What does it mean "fabric-enabled" in 6500 switches and how much

difference is it between a normal module and a fabric-enabled module

in terms of performance?

waitong your replies

regards

M.A.M

2 Replies 2

Giuseppe Larosa
Hall of Fame
Hall of Fame

Hello Mohamed,

the C6500 architecture white paper is a very good document

http://www.cisco.com/en/US/prod/collateral/switches/ps5718/ps708/prod_white_paper0900aecd80673385.html

in the C6500 coexist different types of forwarding plane facilities:

the older shared bus

the newer 256 GBps Exor 720 Gbps switching fabric

a fabric-enabled linecard can connect to a switching fabric.

CEF720 capable linecards can connect to 720 Gbps switching fabric that is present on Sup720 series supervisors.

older SFM modules provide a 256 Gbps switching fabric.

A shared bus is a bus that is only one communication can used it at the same time: if linecard x sends a frame to linecard y at the exact time t0 no other linecard can use the shared bus.

A switching matrix or fabric can be non blocking that is it allows for concurrent communcations between different linecards pairs.

An old linecard has a 8 Gbps connection to the shared bus.

A new linecard can have two 20 Gbps each connections to the switching fabric.

Hope to help

Giuseppe

Joseph W. Doherty
Hall of Fame
Hall of Fame

Giuseppe's reference provides many details, but what a switch "fabric" normally provides is some type of cross bar architecuture that allows multiple points within the architecuture to communicate without sharing bandwidth.

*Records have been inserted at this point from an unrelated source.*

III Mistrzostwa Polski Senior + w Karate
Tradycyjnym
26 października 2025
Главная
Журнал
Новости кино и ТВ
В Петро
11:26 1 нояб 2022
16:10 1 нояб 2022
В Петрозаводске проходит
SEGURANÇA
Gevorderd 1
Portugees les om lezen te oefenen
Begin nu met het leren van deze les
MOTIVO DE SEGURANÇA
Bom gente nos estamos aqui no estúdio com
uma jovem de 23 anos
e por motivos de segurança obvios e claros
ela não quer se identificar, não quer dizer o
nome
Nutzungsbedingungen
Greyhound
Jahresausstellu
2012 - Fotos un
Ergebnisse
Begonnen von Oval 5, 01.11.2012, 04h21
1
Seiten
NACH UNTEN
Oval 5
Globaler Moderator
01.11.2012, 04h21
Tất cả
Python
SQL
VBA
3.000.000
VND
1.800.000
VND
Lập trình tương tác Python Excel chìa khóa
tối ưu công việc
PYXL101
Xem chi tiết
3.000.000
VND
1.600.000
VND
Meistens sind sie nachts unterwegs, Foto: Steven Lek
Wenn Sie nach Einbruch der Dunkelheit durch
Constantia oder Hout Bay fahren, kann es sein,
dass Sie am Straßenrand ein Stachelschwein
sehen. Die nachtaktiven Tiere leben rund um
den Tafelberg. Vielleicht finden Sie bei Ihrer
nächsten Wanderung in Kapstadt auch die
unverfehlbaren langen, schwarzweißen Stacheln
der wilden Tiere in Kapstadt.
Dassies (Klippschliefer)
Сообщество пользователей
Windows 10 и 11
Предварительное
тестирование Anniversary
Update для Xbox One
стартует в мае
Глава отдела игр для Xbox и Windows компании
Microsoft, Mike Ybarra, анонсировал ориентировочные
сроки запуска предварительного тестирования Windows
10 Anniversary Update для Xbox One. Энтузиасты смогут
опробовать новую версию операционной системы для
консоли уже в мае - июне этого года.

For example, port 1 can communicate with port 3, at full rate, while ports 2 and 4 do likewise (NB: fabric isn't always per port).

Within the 6500 architecture, many of the fabric capable cards support local forwarding decision making (with a DFC module) without involving the main chassis supervisor.

The two forging features support a very high aggregate processing and forwarding capacity compared to a 6500 using just "classic" line cards.

To contrast performance, a sup720 supports 15 or 30 Mpps and the shared classic bus 32 Gbps. The sup720 also provides a 720 Gbps fabric. CEF720 line cards, that support a DFC, the DFC supports 48 Mpps (this per each such card - about 400 Mpps for chassis).